Following which, they would steal the blood either from my unconscious body or my corpse.

They thought they could surprise me, but they'd forgotten my hearing. I could hear them moving around, I knew something was wrong, and... well, I came through the wall. Just crashed right through it. That's how I got the first one; he was leaning against it. The others didn't last much longer.
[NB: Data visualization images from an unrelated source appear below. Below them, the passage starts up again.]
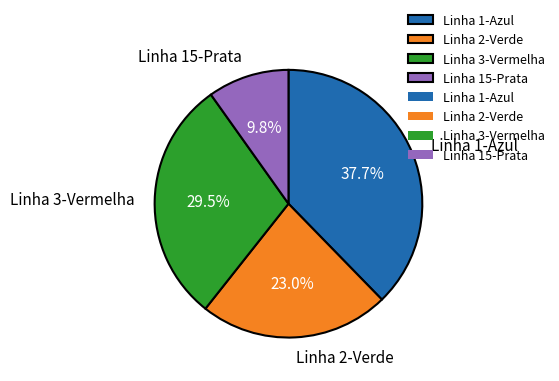

Does Linha 2-Verde represent more than half of the total?

No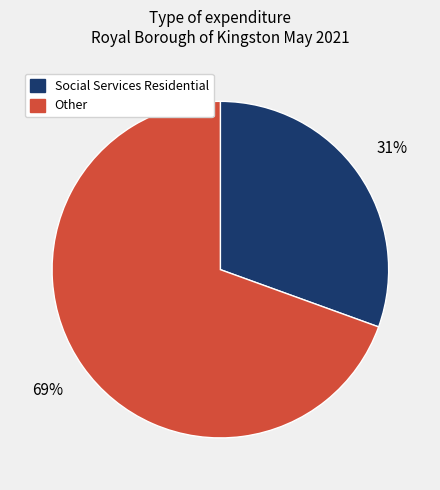

Is there any slice that represents more than half of the pie?

Yes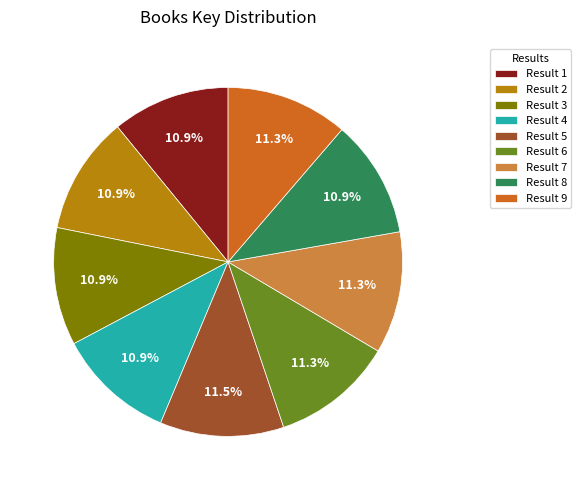

Is there any slice that represents more than half of the pie?

No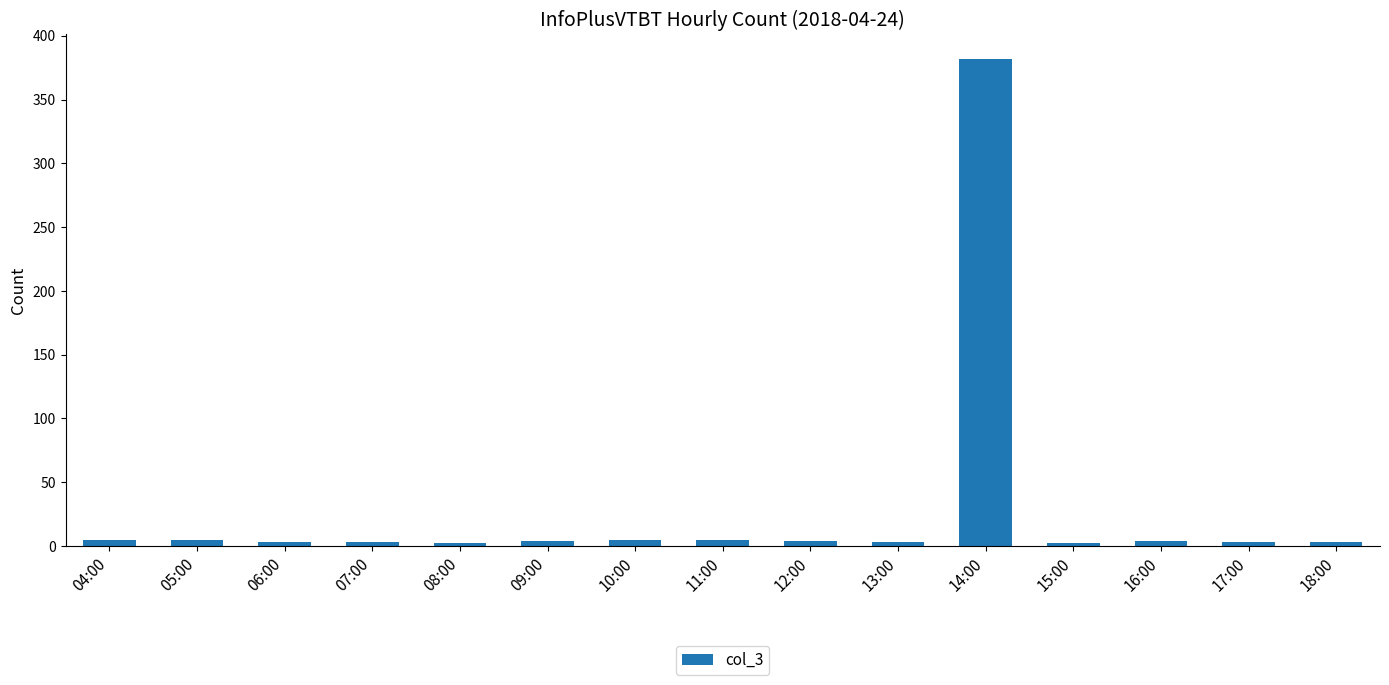

Are the bars grouped side by side (vs. stacked)?

No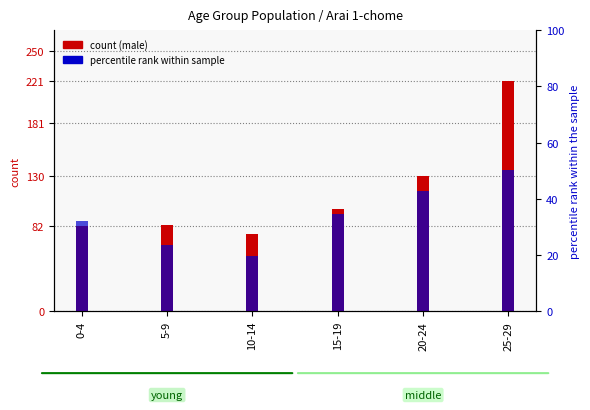

Rank the series by their maximum value, from lowest to highest.

count (female), count (male)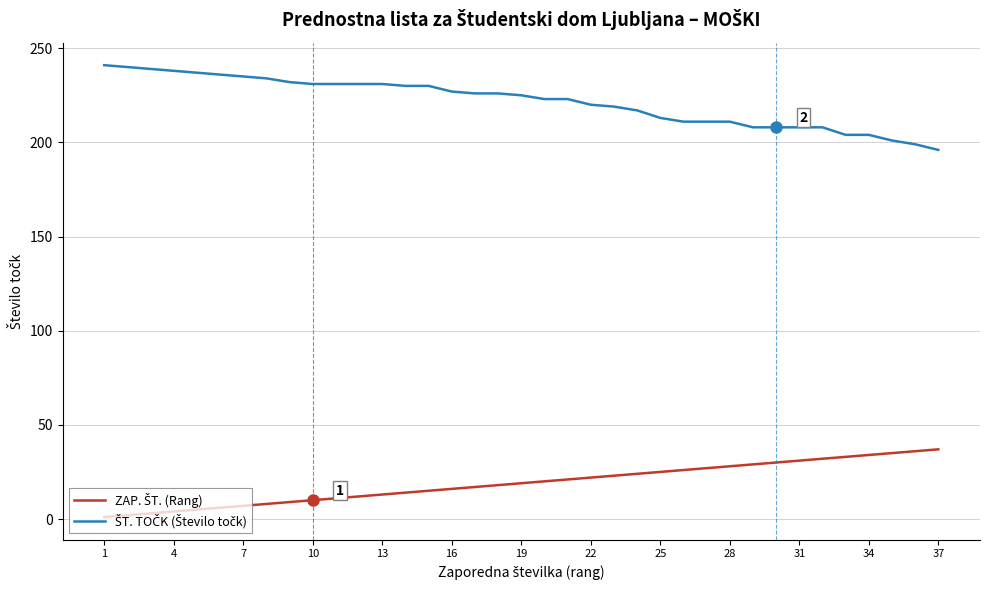

What is the maximum value shown in the chart?

241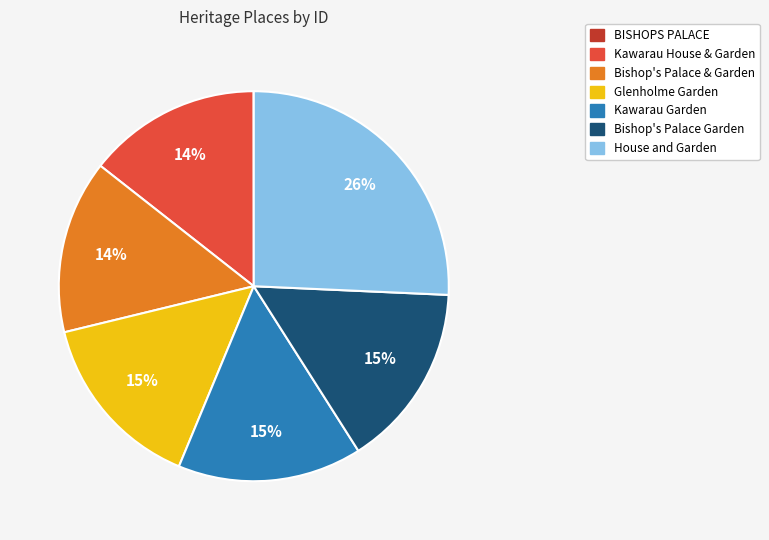

Between Kawarau House & Garden and Kawarau Garden, which is larger?

Kawarau Garden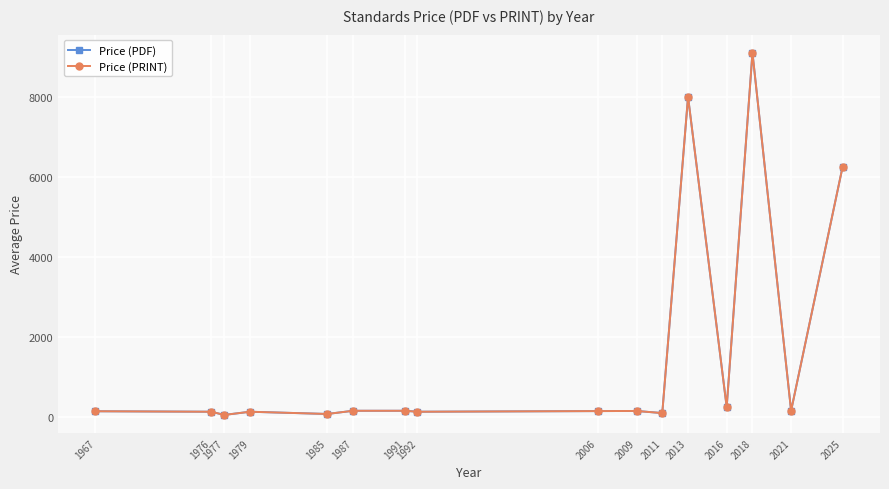

How many series are shown in this chart?

2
The apartment - my home for the first eleven years of my life - didn't survive the battle. My mother's body went up in the flames, along with every remnant of my life up until that point. I lived on the streets for a year, dodging attacks from Untergang agents who literally wanted my blood.

Eventually, I fell in with the police - Commissioner Coltrane was in charge back then. Danny's grandfather. I wish I'd thought to lie about my age, but we managed to work something out anyway.

That was the last time anybody called me Hugo Donner. I wanted nothing to do with that name. I remember the desk sergeant - a guy called Bud O'Malley - asking me what my name was, and one word boiling up in my head...

"Thunder," I told him.

"Kid Thunder."

 

Maya blinked. "
Kid
Thunder?"

Doc shrugged, embarrassed. "Well, I didn't get my first doctorate until I was sixteen. Anyway, that's the story. Even after my skin got as tough as it is now, Donner still wanted my blood, and he was still willing to do anything he could to to get hold of it. And now... well, he's got it. After all these years. Much good may it do him."